Hi guys, about time complexity there's something not understand able for me and wish you guys help me ..
well, firstly I understand the definition of (OMEGA) and the definition of (BIG O) but what's weird is that:
My lecturer said that if we want to find the best case .. then it's enough to fine one best case and say :
best case< T(n)
I asked him why it's enough to find one best case to say that's T(n) actually bigger than it, may it will be more than suitable best case? he explained this by: lets us say there's y=max grade among whole the students in the class, lets assume one of them said that his grade is 40, then y>=40 and it's enough to prove that y is ofcourse >=40 . then he said the same issue in on the best case of time complexity ..it's enough to find one best case to say that T> best case that I found. ...... but why ? I'm still miss understanding this point.
for example for worst case we are not "simply" finding any worst case and say T(n) < worst case ..

anyone can help me on why for finding best case we suffice to find "one" best case (maybe there's much best cases!! but still we need just one!! ) and it's enough to prove that my T(n)>best case.

 

The big O was something different when I was in college.

 

The big O was something different when I was in college.

??

 

This doesn't make a whole lot of sense at all.

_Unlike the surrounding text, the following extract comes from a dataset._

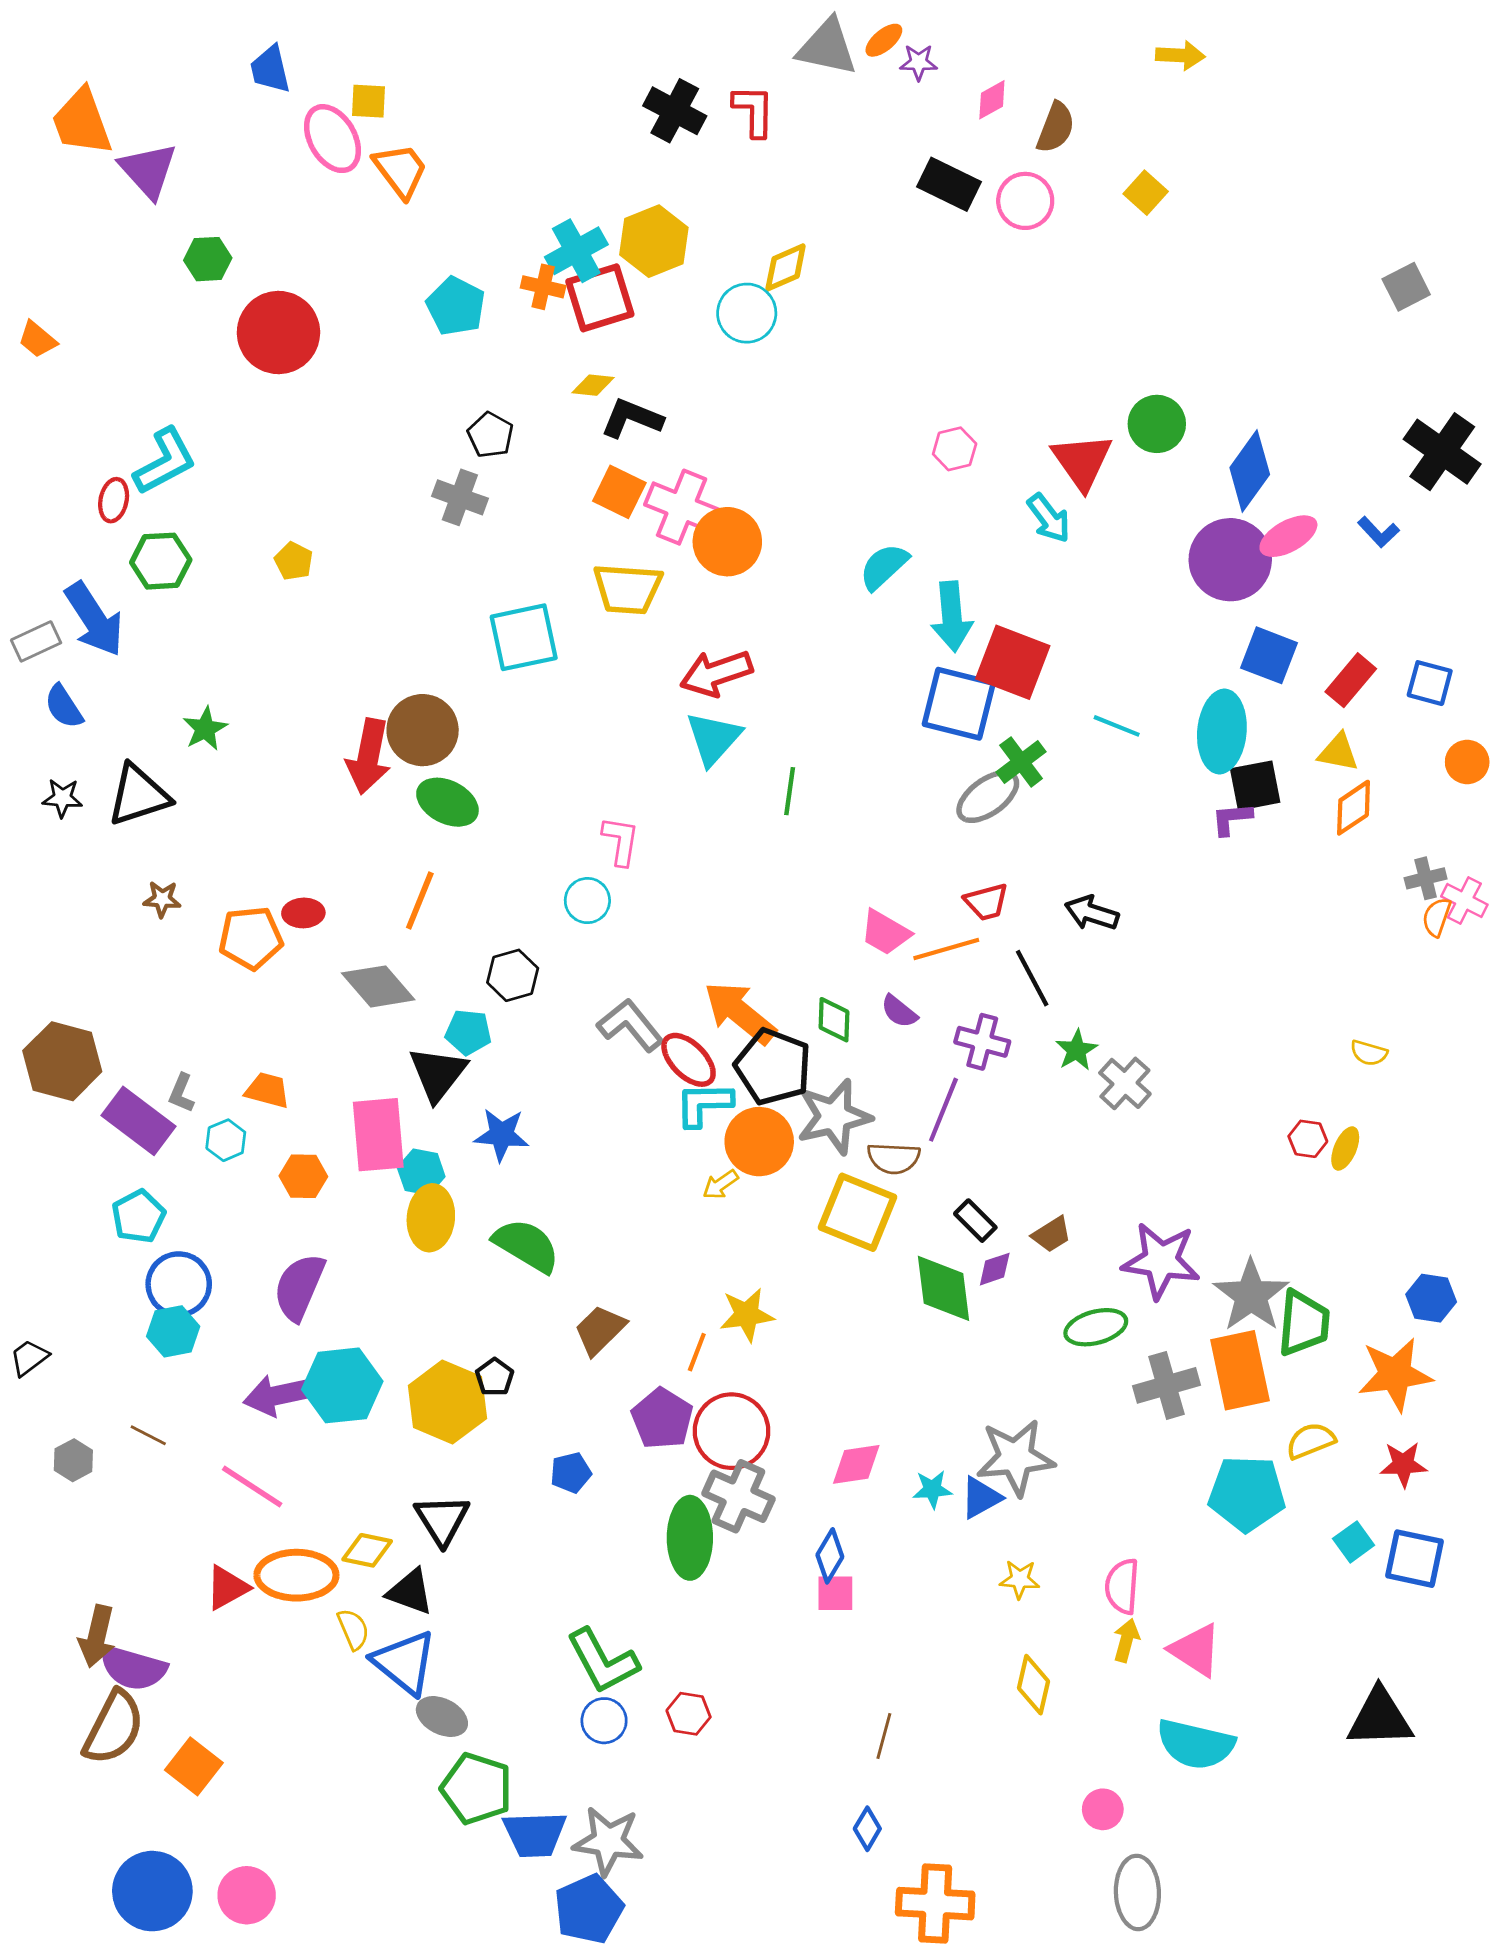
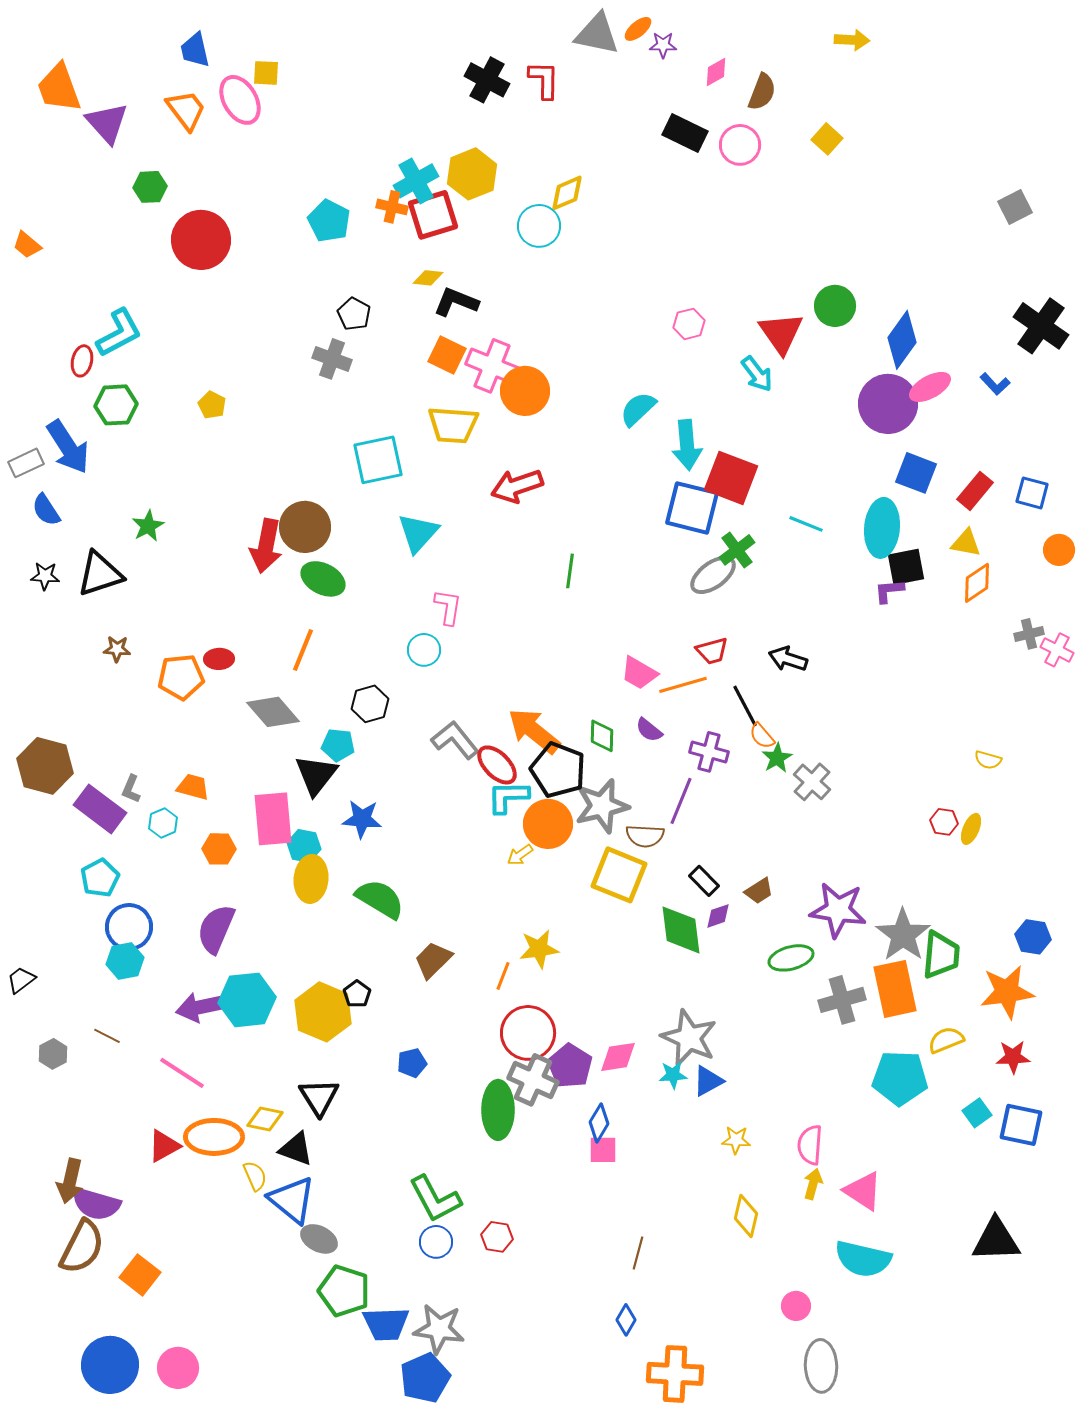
orange trapezoid: (400, 170) -> (186, 110), moved
cyan triangle: (713, 738) -> (418, 533), moved
orange semicircle: (1437, 917) -> (762, 736), moved, turned -60
purple pentagon: (662, 1419) -> (570, 1066), moved
gray star: (1015, 1457) -> (689, 1038), moved, turned 30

We agreed in another thread that T(n) for a given algorithm is the MAXIMUM time that it takes to solve ANY problem of size n using that algorithm (and or that implementation of that algorithm).

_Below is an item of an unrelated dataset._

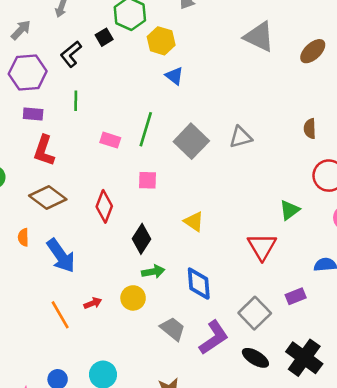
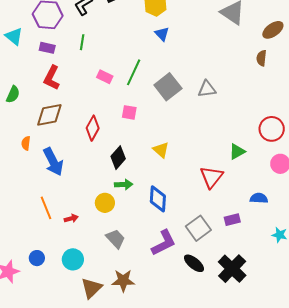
brown semicircle: (310, 129) -> (261, 58), moved
brown diamond: (48, 198) -> (49, 115), turned -56
red arrow: (93, 303) -> (71, 218), moved
gray trapezoid: (173, 329) -> (116, 239), moved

So, by definition, NO case is going to take MORE than T(n), but at least one case will take exactly T(n).

But that does NOT guarantee that there are any cases that take less than T(n). What if every case takes exactly T(n)? You can't rule that out and, in fact, there are plenty of algorithms in which the time complexity is completely data-independent so that all runs of a given size take the same amount of time (barring nondeterministic effects that are outside the scope and control of the algorithm).

 

This doesn't make a whole lot of sense at all.

We agreed in another thread that T(n) for a given algorithm is the MAXIMUM time that it takes to solve ANY problem of size n using that algorithm (and or that implementation of that algorithm).

So, by definition, NO case is going to take MORE than T(n), but at least one case will take exactly T(n).

But that does NOT guarantee that there are any cases that take less than T(n). What if every case takes exactly T(n)? You can't rule that out and, in fact, there are plenty of algorithms in which the time complexity is completely data-independent so that all runs of a given size take the same amount of time (barring nondeterministic effects that are outside the scope and control of the algorithm).

WOW ! I got you exactly.
here is my explanation of what I conclude from your speech:
well, I can guessing any "best case" time complexity and may it work finely but it wouldn't be the tight one which is equal or smaller of T(n) ..and ofcourse maybe it would be the tight one .. but who knows? "maybe" makes whole the difference and in algorithms we solve logically ..what does that mean? we must cover all the circumstances and keep all the doubts away ... as a result we need to do a general analysis step y step to avoid the doubt of "maybe" it's like that or not like that , and to solve the problem appropriate way !

thanks !